Rugby is certainly not a sport for those of faint heart, spirit, or body. Recently-retired Welsh back row Jonathan Thomas summarised the gladiatorial mentality of the rugby player perfectly, saying that “you need to want to go out and hurt people”. Undeniably, this perception rings true. There is an accepted brutality to the sport; a devilish undercurrent that is entirely integral to the game’s growing global appeal to players and spectators alike. No-one involved in rugby would want to take that away.

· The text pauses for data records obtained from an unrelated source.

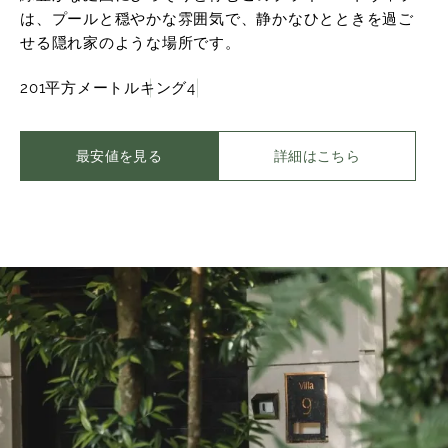
は、プールと穏やかな雰囲気で、静かなひとときを過ご
せる隠れ家のような場所です。
201平方メートル
キング
4
最安値を見る
詳細はこちら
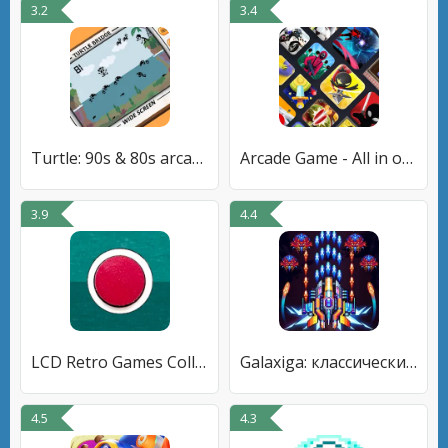
3.2
3.4
Turtle: 90s & 80s arcade games
Arcade Game - All in one Games
3.9
4.4
LCD Retro Games Collection
Galaxiga: классический шутер
4.5
4.3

However, when Thomas’ summation is viewed alongside the fact that his retirement was premature, at 32, and was the result of contracting epilepsy after suffering multiple head traumas, the equation becomes more problematic.
Thomas is also by no means alone in this. Over the past couple of years, the issue of head injury has been catapulted to the top of the rugby agenda by a number of high-profile cases and studies. New Zealand-based journalist Ben Heather caught the attention of the international rugby community with a sobering exposé on the issue. His report concluded that injuries in rugby resulted in almost five times as many catastrophic incidents (i.e. paralysis or death) than they did in American Football, a sport that had long had a reputation for danger. Add to these findings the fact that Wales wing George North was advised by medical professionals to take a month out of the game last April, following four serious head injuries in five months – including being knocked out twice in one game, and still being allowed to play on – and it was clear that something had to be done.
And done it was. Last year’s World Cup saw the advent of the Head Injury Assessment Programme, in which on-field head injury identification and management was coupled with team medics being supported by independent concussion experts. The results were unerringly successful, with post-match assessments confirming that no player was returned to the field with concussion throughout the tournament.
Whilst this is unequivocally a step in the right direction, rugby will only be made safer by a unanimous approach from governing bodies, players and coaches. Better tackling technique, taught from a young age, can equip the rugby players of tomorrow with the tools to prevent these injuries in the first place. And as Thomas himself argues, players themselves need to take better care. "It's not necessarily the laws of the game that's the problem - it's the awareness of the injury," he said. "It's more about players not trying to be heroes." Only with this three-pronged attack on head injury, will rugby become a safer game, and still retain the edge, the theatre, and the sheer physicality that make it what it is.